§ Brief:
Present the lines below as a numbered list, omitting blank lines and excluding the pictures.
Records for this task start
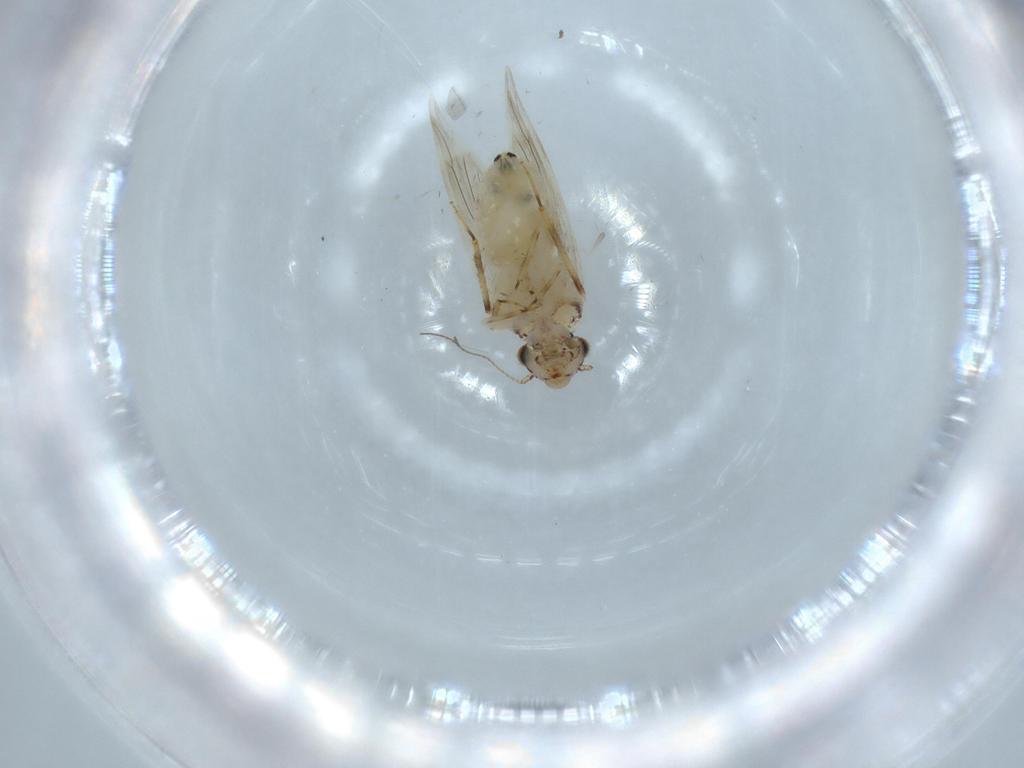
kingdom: Animalia
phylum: Arthropoda
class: Insecta
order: Psocodea
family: Lepidopsocidae
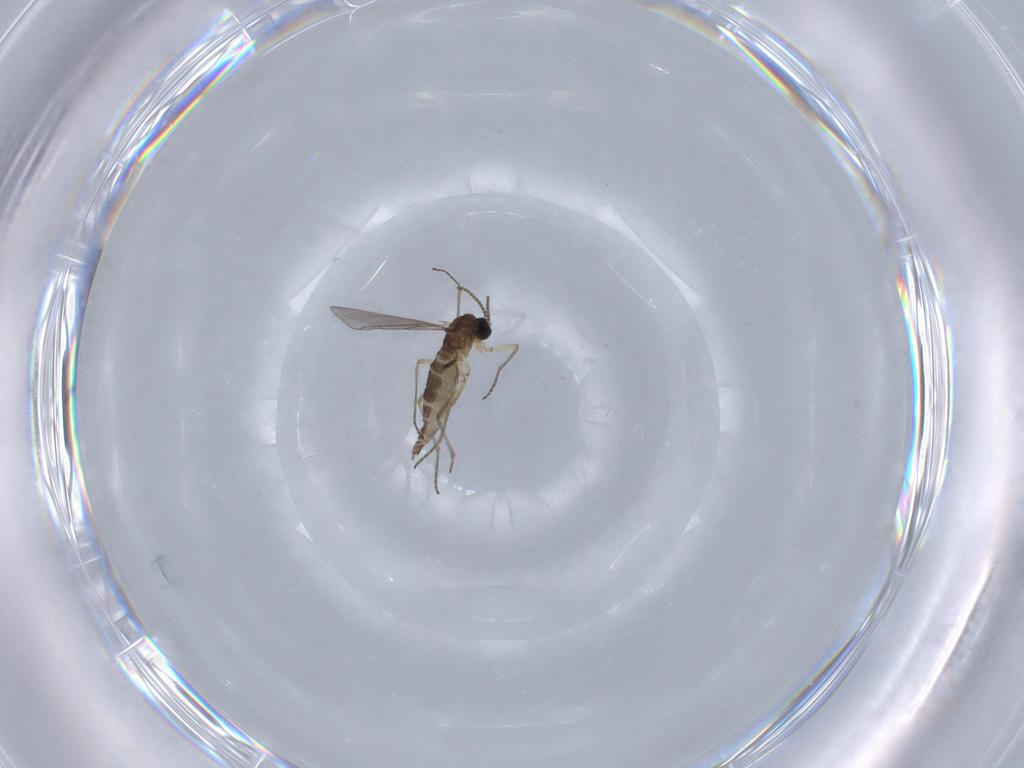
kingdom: Animalia
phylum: Arthropoda
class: Insecta
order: Diptera
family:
Records for this task end
§ Answer to this task:
1. kingdom: Animalia
2. phylum: Arthropoda
3. class: Insecta
4. order: Psocodea
5. family: Lepidopsocidae
6. kingdom: Animalia
7. phylum: Arthropoda
8. class: Insecta
9. order: Diptera
10. family:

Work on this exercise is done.